N2ITN2IT Inactive Imported Users Posts: 7,483 ■■■■■■■■■■
Quick question

I'm doing some research on Remote Assistance and was wondering a situation where a user wouldn't fall into one of these categories

***These are the connections utilized in Remote Assistance
  • IPv4
  • IPv6
  • UPnP NAT address
  • NAT traversal via Teredo
The first attempts are IPv4 then IPv6 then UPnP NAT and always last is NAT traversal via Teredo

This is where I get lost at. Would this apply to older routers usually?

According to the book I am reading if the last resort Teredo can't make a connection it's due to a router configured with symmetric NAT routing or a firewall enabled. I am assuming port restricting would prohibit this type of connection as well.

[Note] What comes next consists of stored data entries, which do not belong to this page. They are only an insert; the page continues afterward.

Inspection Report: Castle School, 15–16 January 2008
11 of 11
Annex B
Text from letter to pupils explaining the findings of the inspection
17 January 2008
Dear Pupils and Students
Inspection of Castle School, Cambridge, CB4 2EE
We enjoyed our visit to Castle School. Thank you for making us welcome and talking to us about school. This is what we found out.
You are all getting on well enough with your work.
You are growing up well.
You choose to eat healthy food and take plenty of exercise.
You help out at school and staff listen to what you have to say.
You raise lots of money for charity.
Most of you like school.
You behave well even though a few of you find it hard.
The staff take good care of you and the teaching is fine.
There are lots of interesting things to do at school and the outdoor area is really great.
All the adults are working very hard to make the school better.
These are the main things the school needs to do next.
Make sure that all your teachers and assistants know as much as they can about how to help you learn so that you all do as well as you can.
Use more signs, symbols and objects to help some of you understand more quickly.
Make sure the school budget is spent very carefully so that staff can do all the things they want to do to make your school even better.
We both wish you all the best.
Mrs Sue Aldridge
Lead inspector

Thoughts? Just curious if anything else would prevent making a connection using Remote Assistance.

Comments

  • MstavridisMstavridis Member Posts: 107
    well Teredo is just for end users with IPv4 addresses only the router will NAT(its not true NAT as NAT is a IPv4 thing) them into a IPv6 address. well here is the issue what type of remote assistance is it? Is a URL based remote assistance or application based? Generally Application based remote assistance request establish a TCP connection so in turn symmetric NAT will be fine. But if it is URL symmetric will not work as a external host and can only begin communicating with the internal host if the internal client begin the connection.